In the span of a couple of weeks, we got Crazy fast image generation with LCM LoRA for SDXL, which led me to ask if I could get Faster Stable Diffusion on M-series macs?. A few hours ago, Stability.ai gave us their response in the form of SDXL-Turbo... and now we go even faster!

From the model card:

SDXL-Turbo is a fast generative text-to-image model that can synthesize photorealistic images from a text prompt in a single network evaluation.

Installing

Before proceeding, do update ComfyUI - git pull or update_comfyui.bat if you are on the Portable Windows version.

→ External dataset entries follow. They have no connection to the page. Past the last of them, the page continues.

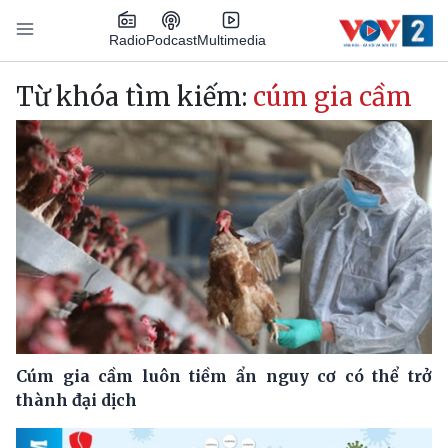
Nhảy đến nội dung
Podcast
Radio
Multimedia
Main navigation
Từ khóa tìm kiếm:
cúm gia cầm
Cúm gia cầm luôn tiềm ẩn nguy cơ có thể trở
thành đại dịch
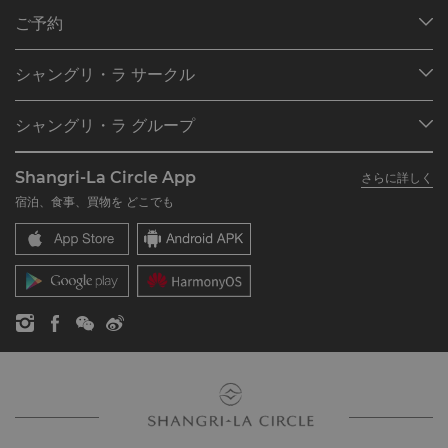
ご予約
目的地
シャングリ・ラ サークル
ご予約の検索
プログラム概要
ミーティング＆イベント
シャングリ・ラ グループ
シャングリ・ラ サークルに入会
レストラン＆バー
シャングリ・ラ グループについて
私のアカウント
投資家の皆さま
Shangri-La Circle App
さらに詳しく
シャングリ・ラ ブランド
よくあるお問合せや質問
採用情報
宿泊、食事、買物を どこでも
シャングリ・ラ センター
SLCに関するお問い合わせ
企業の社会的責任
レジデンス
ニュース
お問い合わせ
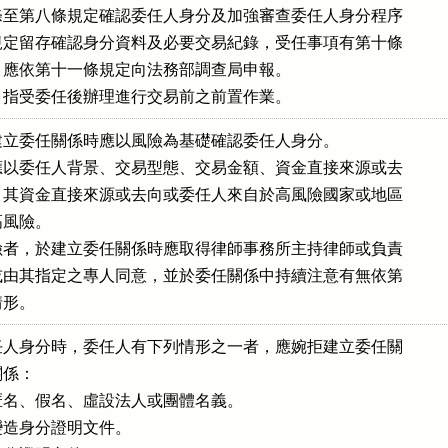
至第八條規定確認委任人身分及加強審查委任人身分程序

定留存確認身分資料及必要交易紀錄，受任事項有第十條

應依第十一條規定向法務部調查局申報。

，指受委任後辦理進行交易前之前置作業。
立委任關係時應以風險為基礎確認委任人身分。

以委任人背景、交易型態、交易金額、資金直接來源或去

其資金直接來源或去向或委任人來自於高風險國家或地區

風險。

者，於建立委任關係時應取得律師事務所主持律師或負責

由其指定之專人同意，並於委任關係中持續注意有無依第

情形。
人身分時，委任人有下列情形之一者，應婉拒建立委任關

係：

名、假名、虛設法人或團體名義。

造身分證明文件。
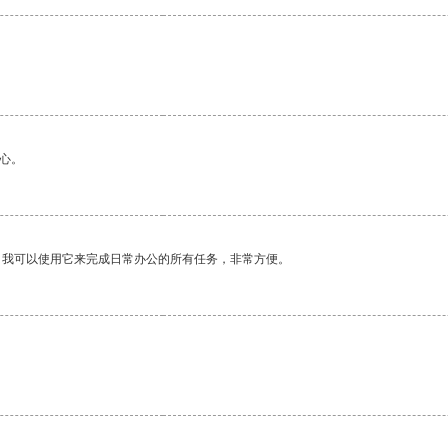
心。
。我可以使用它来完成日常办公的所有任务，非常方便。
。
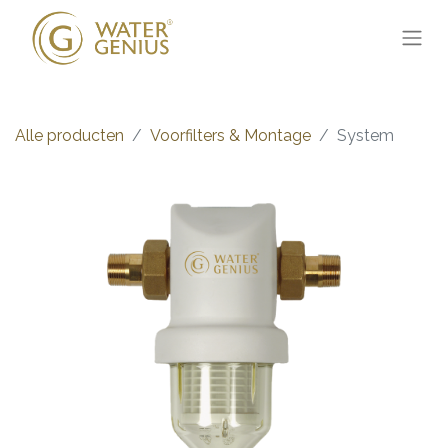
Alle producten
Voorfilters & Montage
System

Download the SDXL-Turbo model from HuggingFace, I am using the fp16 version which is a whopping 6.94 GB!

BTW the update will break ComfyUI Core ML Suite, which I used in my last post - the error is cannot import name 'ModelSamplingDiscreteLCM' from 'comfy_extras.nodes_model_advanced'.

Workflow

Here is what I use:

  • use just 1 step! 2 is ok, but the more steps, the worse the results
  • the model card says to set guidance_scale = 0, but do not - use cfg of 1±0.2 instead, any anything else is bad
  • negative prompts are not used
  • generated images are fixed at 512x512
  • generating people is pretty much a fail - “Faces and people in general may not be generated properly”
  • not all samplers work, Euler will do

ComfyUI with SDXL-Turbo example

When I first posted about AI-generated images with Stable Diffusion on an M1 mac on 16 September 2022, I made a comment that I was getting “render time from 1-2 minutes (MPS) to 10-15 minutes!” With an exclamation mark even!

That was on an M1 Pro with more GPU cores, but today I am using a M2 Mac Mini base model. I am unable to make a direct comparison, but now after the initial loads and with the same cached prompt, each run is just ~3 seconds - I am at a loss for words.